**Information shown:**
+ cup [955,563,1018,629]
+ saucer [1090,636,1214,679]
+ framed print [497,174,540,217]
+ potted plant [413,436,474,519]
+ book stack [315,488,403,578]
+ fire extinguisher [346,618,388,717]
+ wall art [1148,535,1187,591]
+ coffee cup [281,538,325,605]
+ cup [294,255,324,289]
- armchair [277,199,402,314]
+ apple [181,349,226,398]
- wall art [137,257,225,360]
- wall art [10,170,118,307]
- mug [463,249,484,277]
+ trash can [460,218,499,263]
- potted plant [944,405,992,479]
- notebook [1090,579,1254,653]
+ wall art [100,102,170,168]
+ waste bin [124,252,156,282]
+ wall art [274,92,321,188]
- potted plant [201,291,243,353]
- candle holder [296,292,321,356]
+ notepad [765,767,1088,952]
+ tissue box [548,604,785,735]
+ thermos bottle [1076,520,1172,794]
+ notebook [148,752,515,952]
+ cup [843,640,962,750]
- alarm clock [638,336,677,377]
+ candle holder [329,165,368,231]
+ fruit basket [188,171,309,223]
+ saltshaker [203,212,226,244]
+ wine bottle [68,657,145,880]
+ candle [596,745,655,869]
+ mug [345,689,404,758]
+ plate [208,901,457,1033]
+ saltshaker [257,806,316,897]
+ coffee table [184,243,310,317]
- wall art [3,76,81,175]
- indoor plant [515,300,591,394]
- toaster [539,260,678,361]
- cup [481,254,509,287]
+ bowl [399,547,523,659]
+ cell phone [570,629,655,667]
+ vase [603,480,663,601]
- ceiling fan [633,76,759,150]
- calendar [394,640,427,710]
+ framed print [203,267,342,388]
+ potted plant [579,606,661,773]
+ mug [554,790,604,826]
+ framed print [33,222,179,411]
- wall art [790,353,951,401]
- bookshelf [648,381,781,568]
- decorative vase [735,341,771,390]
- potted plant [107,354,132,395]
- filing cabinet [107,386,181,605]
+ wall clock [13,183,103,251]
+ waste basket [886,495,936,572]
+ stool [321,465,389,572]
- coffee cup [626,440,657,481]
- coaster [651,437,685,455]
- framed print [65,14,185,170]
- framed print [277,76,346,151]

**Task instructions:** Of all the entries above, repeat only the lines from the line that has "wine bottle [68,657,145,880]" to the line that has "- wall art [790,353,951,401]", both lines included, exactly.

**Written response:**
+ wine bottle [68,657,145,880]
+ candle [596,745,655,869]
+ mug [345,689,404,758]
+ plate [208,901,457,1033]
+ saltshaker [257,806,316,897]
+ coffee table [184,243,310,317]
- wall art [3,76,81,175]
- indoor plant [515,300,591,394]
- toaster [539,260,678,361]
- cup [481,254,509,287]
+ bowl [399,547,523,659]
+ cell phone [570,629,655,667]
+ vase [603,480,663,601]
- ceiling fan [633,76,759,150]
- calendar [394,640,427,710]
+ framed print [203,267,342,388]
+ potted plant [579,606,661,773]
+ mug [554,790,604,826]
+ framed print [33,222,179,411]
- wall art [790,353,951,401]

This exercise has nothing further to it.